Go through the listing below and retype exactly the lines starting at the one with "desființat trupa de teatru din" and ending at the one with "- Matériel Inclus: 40$/personne", skipping pictures.
····················
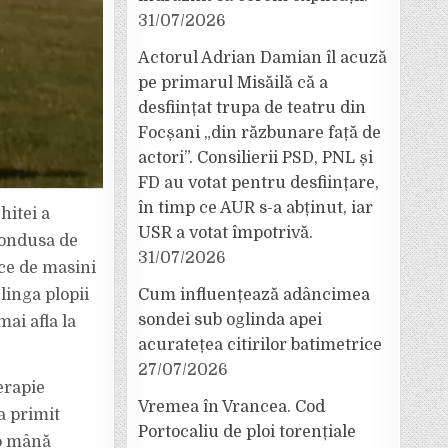
31/07/2026
Actorul Adrian Damian îl acuză
pe primarul Misăilă că a
desființat trupa de teatru din
Focșani „din răzbunare față de
actori”. Consilierii PSD, PNL și
FD au votat pentru desființare,
în timp ce AUR s-a abținut, iar
hitei a
USR a votat împotrivă.
condusa de
31/07/2026
ice de masini
linga plopii
Cum influențează adâncimea
sondei sub oglinda apei
ai afla la
acuratețea citirilor batimetrice
27/07/2026
erapie
Vremea în Vrancea. Cod
a primit
Portocaliu de ploi torențiale
 o mână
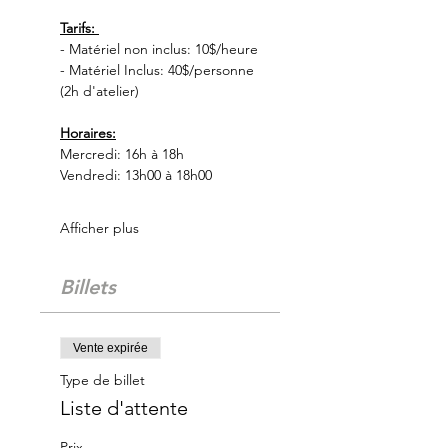
Tarifs: 
- Matériel non inclus: 10$/heure
- Matériel Inclus: 40$/personne 
(2h d'atelier)
Horaires:
Mercredi: 16h à 18h
Vendredi: 13h00 à 18h00
Afficher plus
Billets
Vente expirée
Type de billet
Liste d'attente
Prix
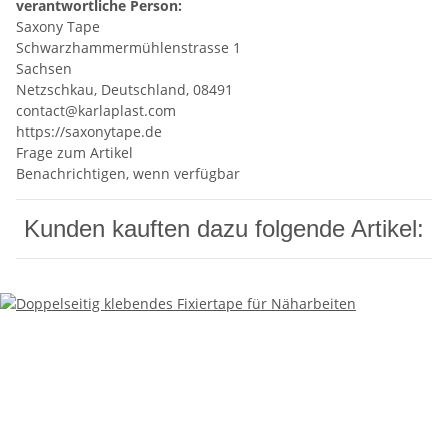
verantwortliche Person:
Saxony Tape
Schwarzhammermühlenstrasse 1
Sachsen
Netzschkau, Deutschland, 08491
contact@karlaplast.com
https://saxonytape.de
Frage zum Artikel
Benachrichtigen, wenn verfügbar
Kunden kauften dazu folgende Artikel:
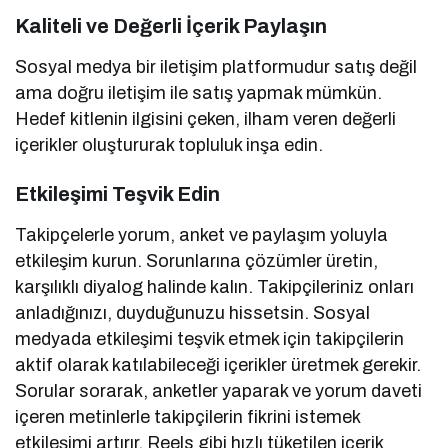
Kaliteli ve Değerli İçerik Paylaşın
Sosyal medya bir iletişim platformudur satış değil
ama doğru iletişim ile satış yapmak mümkün.
Hedef kitlenin ilgisini çeken, ilham veren değerli
içerikler oluştururak topluluk inşa edin.
Etkileşimi Teşvik Edin
Takipçelerle yorum, anket ve paylaşım yoluyla
etkileşim kurun. Sorunlarına çözümler üretin,
karşılıklı diyalog halinde kalın. Takipçileriniz onları
anladığınızı, duyduğunuzu hissetsin. Sosyal
medyada etkileşimi teşvik etmek için takipçilerin
aktif olarak katılabileceği içerikler üretmek gerekir.
Sorular sorarak, anketler yaparak ve yorum daveti
içeren metinlerle takipçilerin fikrini istemek
etkileşimi artırır. Reels gibi hızlı tüketilen içerik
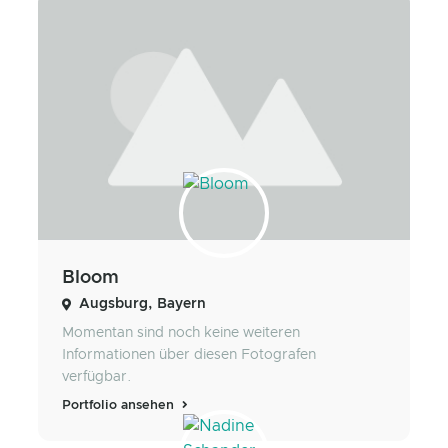
Bloom
Augsburg, Bayern
Momentan sind noch keine weiteren
Informationen über diesen Fotografen
verfügbar.
Portfolio ansehen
····················
> _Output of the exercise_
desființat trupa de teatru din
Focșani „din răzbunare față de
actori”. Consilierii PSD, PNL și
FD au votat pentru desființare,
în timp ce AUR s-a abținut, iar
hitei a
USR a votat împotrivă.
condusa de
31/07/2026
ice de masini
linga plopii
Cum influențează adâncimea
sondei sub oglinda apei
ai afla la
acuratețea citirilor batimetrice
27/07/2026
erapie
Vremea în Vrancea. Cod
a primit
Portocaliu de ploi torențiale
 o mână
Tarifs: 
- Matériel non inclus: 10$/heure
- Matériel Inclus: 40$/personne 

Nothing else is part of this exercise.